My question does not apply to this post specifically, but TG in general. I have been reading your blog and the Mission Increase web site for some weeks now. I have also bought several resources (books, DVDs) that I am in the process of reviewing. What I am trying to understand is this: From a TG perspective, is there any situation where it is ‘valid’ for a Christian ministry to ask for donations simply because there is a need and not have their primary focus be on developing champions, at least initially, with respect to a particular fundraising event. Many Christian schools and ministries, for example, conduct various ‘a-thon’ events: walk-a-thon, jog-a-thon, bowl-a-thon, etc. to help meet their budget. So how does one reconcile verses such as the following with TG as it relates to schools or ministries conducting a walk-a-thon or other ‘a-thon’ event?
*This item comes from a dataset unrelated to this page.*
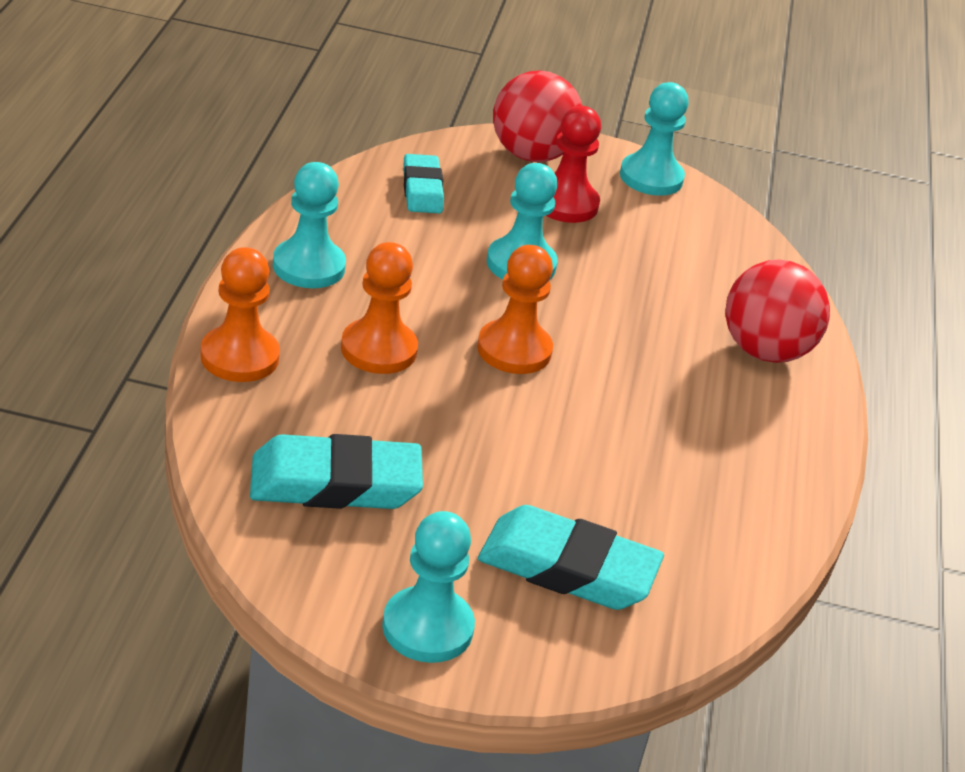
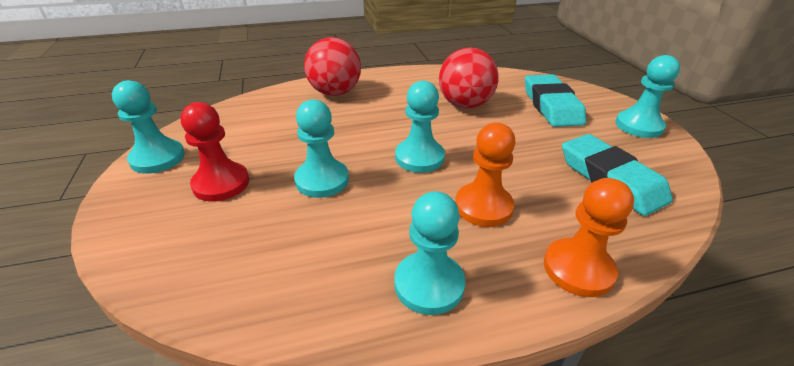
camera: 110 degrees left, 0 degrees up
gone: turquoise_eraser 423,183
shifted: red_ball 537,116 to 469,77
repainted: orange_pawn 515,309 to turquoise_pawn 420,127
Exodus 12:35-36 – “The Israelites did as Moses instructed and ASKED the Egyptians for articles of silver and gold and for clothing. The Lord had made the Egyptians favorably disposed toward the people, and they gave them what they asked for, so they plundered the Egyptians.”
Also, verses in the NT such as: “Now to him is able to do immeasurably more than all we ASK or imagine…” (Ephesians 3:20); and “You do not have, because you do not ASK.” (James 4:2).
I recall seeing somewhere on your blog (or perhaps it was the MIF web site) a diagram showing a small TTF circle within a larger TG circle. As I try to wrap my head around the principles of TG, that diagram seems to be saying (at least to me), “OK, it is o.k. for a ministry to conduct a TTF fundraising event such as a walk-a-thon, but ultimately the focus should be on the bigger (Biblical) picture and not the $$’s, in other words, coaching a donor to spiritual maturity and transforming them into champions.” Am I getting it or am I missing something?
Herb, thanks for your good question–and for all of your efforts to think through and process Transformational Giving. Your question deserves a fuller answer than a quick reply, so I’ll plan on answering it via a blog post next week.
Yes..I agree with you..the reason for the people hesitation to give is the trust, which the fundraisers are not able to assure. I think genuine people are less now a days..basic trust is also becoming doubtful. Enough measures are to be taken to come out of this..situation.